Menurut Michael J. Jucius (dalam Soesanto, 1974:57) mengungkapkan bahwa fungsi sebagai aktivitas yang dilakukan oleh manusia dengan harapan dapat tercapai apa yang diinginkan. Michael J. Jucius dalam hal ini lebih menitikberatkan pada aktivitas manusia dalam mencapai tujuan. Berbeda dengan Viktor A. Thomson dalam batasan yang lebih lengkap, tidak hanya memperhatikan pada kegiatannya saja tapi juga memperhatikan terhadap nilai (value) dan menghargai nilai serta memeliharanya dan meningkatkan nilai tersebut. Berbicara masalah nilai sebagaimana dimaksud oleh Viktor, nilai yang ditujukan kepada manusia dalam melaksanakan fungsi dan aktivitas dalam berbagai bentuk persekutuan hidupnya. Sedangkan benda-benda lain melaksanakan fungsi dan aktivitas hanya sebagai alat pembantu bagi manusia dalam melaksanakan fungsinya tersebut. Demikian pula fungsi komunikasi dan fungsi politik, fungsi dapat kita lihat sebagai upaya manusia. Hal ini disebabkan karena, baik komunikasi maupun politik, keduanya merupakan usaha manusia dalam mempertahankan kelangsungan hidupnya.[10]

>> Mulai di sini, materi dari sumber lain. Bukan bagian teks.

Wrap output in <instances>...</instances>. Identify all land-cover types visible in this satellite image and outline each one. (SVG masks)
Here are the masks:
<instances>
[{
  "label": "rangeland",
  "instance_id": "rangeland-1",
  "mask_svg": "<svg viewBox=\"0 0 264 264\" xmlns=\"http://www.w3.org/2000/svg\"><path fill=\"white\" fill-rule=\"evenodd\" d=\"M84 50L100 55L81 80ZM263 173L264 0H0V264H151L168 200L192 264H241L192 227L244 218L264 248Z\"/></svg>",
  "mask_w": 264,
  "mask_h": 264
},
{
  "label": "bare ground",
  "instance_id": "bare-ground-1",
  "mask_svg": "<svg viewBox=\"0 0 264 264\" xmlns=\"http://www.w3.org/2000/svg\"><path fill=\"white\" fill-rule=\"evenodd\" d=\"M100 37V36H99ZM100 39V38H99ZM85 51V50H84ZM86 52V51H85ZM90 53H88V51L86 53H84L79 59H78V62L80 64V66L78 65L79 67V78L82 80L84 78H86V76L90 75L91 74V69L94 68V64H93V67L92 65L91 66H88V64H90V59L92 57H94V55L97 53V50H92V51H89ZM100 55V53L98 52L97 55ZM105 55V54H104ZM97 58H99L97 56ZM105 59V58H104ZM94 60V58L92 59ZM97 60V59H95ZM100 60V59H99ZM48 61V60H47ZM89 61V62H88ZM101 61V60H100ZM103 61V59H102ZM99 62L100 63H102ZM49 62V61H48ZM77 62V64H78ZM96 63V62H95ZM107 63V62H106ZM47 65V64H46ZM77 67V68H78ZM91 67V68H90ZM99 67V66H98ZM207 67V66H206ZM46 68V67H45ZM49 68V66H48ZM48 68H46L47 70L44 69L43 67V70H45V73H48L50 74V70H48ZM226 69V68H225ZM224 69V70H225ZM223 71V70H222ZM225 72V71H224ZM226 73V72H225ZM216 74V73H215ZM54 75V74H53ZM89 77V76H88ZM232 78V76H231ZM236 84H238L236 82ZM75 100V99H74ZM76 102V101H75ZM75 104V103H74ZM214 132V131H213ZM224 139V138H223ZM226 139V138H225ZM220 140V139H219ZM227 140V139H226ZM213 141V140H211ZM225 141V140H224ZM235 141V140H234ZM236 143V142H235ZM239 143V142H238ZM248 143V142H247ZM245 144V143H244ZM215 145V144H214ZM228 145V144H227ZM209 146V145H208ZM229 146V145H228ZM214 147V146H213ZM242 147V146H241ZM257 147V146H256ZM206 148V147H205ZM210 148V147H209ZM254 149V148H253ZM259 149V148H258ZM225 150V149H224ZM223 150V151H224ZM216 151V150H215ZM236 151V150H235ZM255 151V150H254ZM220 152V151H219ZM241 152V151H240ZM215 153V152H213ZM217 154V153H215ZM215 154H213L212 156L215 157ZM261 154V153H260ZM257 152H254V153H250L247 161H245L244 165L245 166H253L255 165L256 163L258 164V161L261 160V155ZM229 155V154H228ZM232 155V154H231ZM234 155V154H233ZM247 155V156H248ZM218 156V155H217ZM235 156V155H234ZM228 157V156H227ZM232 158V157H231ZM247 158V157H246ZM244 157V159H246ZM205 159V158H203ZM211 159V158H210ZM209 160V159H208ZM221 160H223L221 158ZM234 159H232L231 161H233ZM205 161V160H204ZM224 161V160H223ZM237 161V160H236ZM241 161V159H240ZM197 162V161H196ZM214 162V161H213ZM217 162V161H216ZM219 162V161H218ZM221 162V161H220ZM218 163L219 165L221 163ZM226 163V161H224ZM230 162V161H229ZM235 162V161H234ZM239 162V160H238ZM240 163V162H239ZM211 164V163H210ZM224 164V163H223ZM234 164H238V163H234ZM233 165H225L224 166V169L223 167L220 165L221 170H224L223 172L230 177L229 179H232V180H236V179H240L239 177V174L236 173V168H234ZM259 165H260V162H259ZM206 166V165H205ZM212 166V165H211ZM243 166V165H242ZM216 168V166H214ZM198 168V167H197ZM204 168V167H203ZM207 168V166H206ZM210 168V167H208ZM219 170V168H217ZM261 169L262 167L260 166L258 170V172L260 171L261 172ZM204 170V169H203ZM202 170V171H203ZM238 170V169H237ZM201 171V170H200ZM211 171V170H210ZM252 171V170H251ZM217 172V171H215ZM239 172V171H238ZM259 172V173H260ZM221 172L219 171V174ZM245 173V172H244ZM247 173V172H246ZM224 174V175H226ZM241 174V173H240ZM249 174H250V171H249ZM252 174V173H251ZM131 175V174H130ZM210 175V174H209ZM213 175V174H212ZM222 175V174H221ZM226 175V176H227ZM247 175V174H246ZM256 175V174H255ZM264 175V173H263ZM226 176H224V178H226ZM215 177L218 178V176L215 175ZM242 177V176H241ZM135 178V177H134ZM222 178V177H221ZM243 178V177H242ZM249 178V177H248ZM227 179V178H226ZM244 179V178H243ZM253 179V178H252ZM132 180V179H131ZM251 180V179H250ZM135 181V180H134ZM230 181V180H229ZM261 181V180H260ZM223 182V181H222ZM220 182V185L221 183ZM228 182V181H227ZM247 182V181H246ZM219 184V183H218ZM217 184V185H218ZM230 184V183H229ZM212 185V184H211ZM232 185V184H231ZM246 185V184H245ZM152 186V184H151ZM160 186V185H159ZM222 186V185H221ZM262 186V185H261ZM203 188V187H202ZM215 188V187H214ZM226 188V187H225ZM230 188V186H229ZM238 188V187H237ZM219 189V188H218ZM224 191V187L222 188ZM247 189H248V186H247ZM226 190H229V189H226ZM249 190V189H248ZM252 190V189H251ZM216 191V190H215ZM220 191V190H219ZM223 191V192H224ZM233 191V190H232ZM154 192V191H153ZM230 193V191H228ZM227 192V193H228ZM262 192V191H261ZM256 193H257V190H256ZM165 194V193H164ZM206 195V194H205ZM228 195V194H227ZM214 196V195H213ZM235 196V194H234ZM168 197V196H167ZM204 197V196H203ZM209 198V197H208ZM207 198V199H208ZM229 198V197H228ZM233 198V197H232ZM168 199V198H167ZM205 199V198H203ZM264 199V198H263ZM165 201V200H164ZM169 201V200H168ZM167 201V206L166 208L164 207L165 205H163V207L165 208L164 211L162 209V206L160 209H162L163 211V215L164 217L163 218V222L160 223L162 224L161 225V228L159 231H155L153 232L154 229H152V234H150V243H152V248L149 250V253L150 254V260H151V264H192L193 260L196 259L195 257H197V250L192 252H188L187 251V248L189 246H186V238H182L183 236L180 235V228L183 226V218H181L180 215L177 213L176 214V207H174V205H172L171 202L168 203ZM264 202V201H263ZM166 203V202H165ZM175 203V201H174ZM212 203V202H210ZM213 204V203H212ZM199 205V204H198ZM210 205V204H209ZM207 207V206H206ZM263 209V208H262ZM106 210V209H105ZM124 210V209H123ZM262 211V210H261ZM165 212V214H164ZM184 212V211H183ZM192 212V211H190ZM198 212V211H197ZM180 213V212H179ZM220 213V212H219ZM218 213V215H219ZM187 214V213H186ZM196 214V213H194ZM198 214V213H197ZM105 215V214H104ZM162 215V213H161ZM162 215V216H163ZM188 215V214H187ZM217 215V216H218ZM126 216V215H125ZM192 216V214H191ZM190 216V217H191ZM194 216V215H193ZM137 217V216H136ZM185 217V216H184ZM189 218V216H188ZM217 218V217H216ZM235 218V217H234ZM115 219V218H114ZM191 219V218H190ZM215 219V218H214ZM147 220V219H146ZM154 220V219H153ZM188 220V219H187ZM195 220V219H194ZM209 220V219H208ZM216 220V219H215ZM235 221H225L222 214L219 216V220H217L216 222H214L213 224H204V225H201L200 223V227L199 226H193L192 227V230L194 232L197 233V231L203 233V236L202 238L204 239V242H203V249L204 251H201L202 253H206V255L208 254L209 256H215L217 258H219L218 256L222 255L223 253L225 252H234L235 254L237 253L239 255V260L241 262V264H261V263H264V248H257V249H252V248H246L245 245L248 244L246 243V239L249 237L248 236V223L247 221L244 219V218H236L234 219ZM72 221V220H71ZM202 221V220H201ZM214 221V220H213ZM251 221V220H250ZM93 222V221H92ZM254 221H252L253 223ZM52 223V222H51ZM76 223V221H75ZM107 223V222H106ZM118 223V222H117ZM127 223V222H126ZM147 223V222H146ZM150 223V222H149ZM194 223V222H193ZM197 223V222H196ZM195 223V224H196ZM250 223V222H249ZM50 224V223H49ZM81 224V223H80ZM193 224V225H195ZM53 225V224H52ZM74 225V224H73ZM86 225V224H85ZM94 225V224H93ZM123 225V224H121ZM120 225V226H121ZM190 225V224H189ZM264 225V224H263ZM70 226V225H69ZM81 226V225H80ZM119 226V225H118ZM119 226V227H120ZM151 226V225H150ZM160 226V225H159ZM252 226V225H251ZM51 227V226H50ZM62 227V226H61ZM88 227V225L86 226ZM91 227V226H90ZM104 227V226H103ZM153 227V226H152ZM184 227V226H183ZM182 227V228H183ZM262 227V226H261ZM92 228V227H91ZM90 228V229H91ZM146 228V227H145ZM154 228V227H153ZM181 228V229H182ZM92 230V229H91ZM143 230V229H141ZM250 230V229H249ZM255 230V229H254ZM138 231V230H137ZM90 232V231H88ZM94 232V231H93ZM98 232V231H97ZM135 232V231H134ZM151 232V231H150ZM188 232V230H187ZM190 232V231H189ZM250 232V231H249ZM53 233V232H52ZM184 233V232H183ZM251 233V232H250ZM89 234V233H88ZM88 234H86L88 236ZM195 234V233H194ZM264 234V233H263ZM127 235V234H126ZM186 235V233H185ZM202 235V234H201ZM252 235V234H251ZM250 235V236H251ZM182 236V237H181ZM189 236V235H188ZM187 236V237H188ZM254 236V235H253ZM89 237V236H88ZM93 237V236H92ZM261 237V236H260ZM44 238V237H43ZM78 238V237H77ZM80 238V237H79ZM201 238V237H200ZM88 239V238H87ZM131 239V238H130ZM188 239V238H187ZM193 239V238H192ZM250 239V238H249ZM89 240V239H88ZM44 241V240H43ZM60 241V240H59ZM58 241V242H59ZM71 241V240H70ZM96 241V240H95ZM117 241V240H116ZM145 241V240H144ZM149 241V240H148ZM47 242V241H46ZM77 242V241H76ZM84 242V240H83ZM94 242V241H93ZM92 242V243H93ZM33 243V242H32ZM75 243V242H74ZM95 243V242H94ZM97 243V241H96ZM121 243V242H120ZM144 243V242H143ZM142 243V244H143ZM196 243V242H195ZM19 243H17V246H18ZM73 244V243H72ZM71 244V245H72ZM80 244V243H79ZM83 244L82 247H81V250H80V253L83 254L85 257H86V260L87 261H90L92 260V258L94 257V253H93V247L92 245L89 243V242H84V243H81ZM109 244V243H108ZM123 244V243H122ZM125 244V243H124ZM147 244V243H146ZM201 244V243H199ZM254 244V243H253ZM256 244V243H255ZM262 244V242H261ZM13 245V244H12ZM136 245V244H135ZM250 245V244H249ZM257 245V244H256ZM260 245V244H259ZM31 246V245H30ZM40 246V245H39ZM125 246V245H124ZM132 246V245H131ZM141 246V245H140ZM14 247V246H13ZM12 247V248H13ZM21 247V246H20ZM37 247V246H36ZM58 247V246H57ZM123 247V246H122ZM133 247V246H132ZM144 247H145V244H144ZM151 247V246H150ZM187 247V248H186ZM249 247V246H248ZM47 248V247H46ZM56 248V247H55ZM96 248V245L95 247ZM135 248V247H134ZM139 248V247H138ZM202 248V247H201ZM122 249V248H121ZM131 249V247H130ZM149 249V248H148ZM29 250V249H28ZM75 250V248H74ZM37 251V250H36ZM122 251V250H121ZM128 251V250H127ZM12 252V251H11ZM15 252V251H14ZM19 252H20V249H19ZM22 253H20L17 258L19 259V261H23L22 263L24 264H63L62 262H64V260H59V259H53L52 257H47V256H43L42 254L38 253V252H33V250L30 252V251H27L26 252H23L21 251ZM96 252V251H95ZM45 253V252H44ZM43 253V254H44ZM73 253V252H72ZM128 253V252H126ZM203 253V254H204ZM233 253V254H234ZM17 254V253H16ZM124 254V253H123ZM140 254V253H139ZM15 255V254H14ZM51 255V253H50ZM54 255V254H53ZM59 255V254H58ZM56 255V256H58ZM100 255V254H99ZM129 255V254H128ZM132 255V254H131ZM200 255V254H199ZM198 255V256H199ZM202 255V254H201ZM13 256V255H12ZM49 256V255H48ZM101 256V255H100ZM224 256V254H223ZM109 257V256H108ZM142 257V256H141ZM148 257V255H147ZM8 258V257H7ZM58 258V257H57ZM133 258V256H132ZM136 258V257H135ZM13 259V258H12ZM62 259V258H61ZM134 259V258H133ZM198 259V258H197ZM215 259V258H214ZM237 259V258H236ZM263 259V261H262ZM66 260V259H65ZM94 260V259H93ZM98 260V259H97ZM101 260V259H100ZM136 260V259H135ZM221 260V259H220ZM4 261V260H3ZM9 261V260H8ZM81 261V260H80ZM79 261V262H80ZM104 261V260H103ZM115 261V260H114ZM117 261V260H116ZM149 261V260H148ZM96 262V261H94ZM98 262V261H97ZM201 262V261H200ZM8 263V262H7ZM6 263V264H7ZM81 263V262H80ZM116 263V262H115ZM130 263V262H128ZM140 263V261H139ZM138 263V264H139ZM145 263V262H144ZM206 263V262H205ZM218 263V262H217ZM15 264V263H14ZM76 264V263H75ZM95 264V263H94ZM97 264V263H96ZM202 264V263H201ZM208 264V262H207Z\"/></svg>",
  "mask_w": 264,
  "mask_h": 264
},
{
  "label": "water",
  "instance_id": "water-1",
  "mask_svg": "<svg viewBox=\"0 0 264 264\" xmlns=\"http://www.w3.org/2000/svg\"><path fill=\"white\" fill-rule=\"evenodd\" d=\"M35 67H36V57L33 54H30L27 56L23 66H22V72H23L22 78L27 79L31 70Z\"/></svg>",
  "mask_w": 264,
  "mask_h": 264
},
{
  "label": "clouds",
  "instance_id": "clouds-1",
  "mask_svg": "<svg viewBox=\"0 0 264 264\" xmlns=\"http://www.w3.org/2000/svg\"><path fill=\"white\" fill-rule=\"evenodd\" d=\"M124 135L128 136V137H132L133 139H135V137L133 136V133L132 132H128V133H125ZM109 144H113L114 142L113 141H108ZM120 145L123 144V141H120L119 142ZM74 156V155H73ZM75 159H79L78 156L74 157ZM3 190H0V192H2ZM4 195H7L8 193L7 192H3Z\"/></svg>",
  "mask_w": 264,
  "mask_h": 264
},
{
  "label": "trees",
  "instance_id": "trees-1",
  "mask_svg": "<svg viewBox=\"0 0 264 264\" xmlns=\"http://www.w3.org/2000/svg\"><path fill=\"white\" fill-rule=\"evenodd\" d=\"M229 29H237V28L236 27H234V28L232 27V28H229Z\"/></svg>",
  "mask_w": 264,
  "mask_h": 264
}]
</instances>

       Sedangkan fungsi yang didefenisikan oleh Oran Young sebagai hasil yang dituju dari suatu pola tindakan yang diarahkan bagi kepentingan (dalam hal ini sistem sosial atau sistem politik). Jika fungsi menurut Robert K. Merton merupakan akibat yang tampak yang ditujukan bagi kepentingan adaptasi dan penyetelan (adjustments) dari suatu sistem tertentu, maka struktur menurut SP. Varma menunjuk kepada susunan-susunan dalam sistem yang melakukan fungsi-fungsi. Struktur dalam sistem politik adalah semua aktor (institusi atau person) yang terlibat dalam proses-proses politik. Partai politik, media massa, kelompok kepentingan (interest group), dan aktor termasuk ke dalam infrastruktur politik, sementara lembaga legislatif, eksekutif, dan yudikatif termasuk ke dalam supra-struktur politik.[11]
      
Mengacu pada pengertian fungsi yang diajukan Oran Young dan Robert K. Merton, serta pengertian struktur oleh SP. Varma, maka fungsi yang dimaksud dalam penelitian ini adalah fungsi komunikasi politik sebagai salah satu fungsi input dalam sistem politik. Sementara struktur yang dimaksud adalah Partai Persatuan Pembangunan sebagai salah satu bagian dari infrastruktur dalam sistem politik. Selain fungsi artikulasi dan agregasi kepentingan, serta fungsi sosialisasi politik, fungsi partisipasi politik dan rekruitmen politik, fungsi lain yang harus dijalankan oleh partai politik sebagai infrastruktur politik dalam sistem politik adalah fungsi komunikasi politik. Mungkin menjadikan fungsional bagi struktur lain akan tetapi partai politik menjadi disfungsional jika tidak dapat melaksanakan semua fungsi tersebut.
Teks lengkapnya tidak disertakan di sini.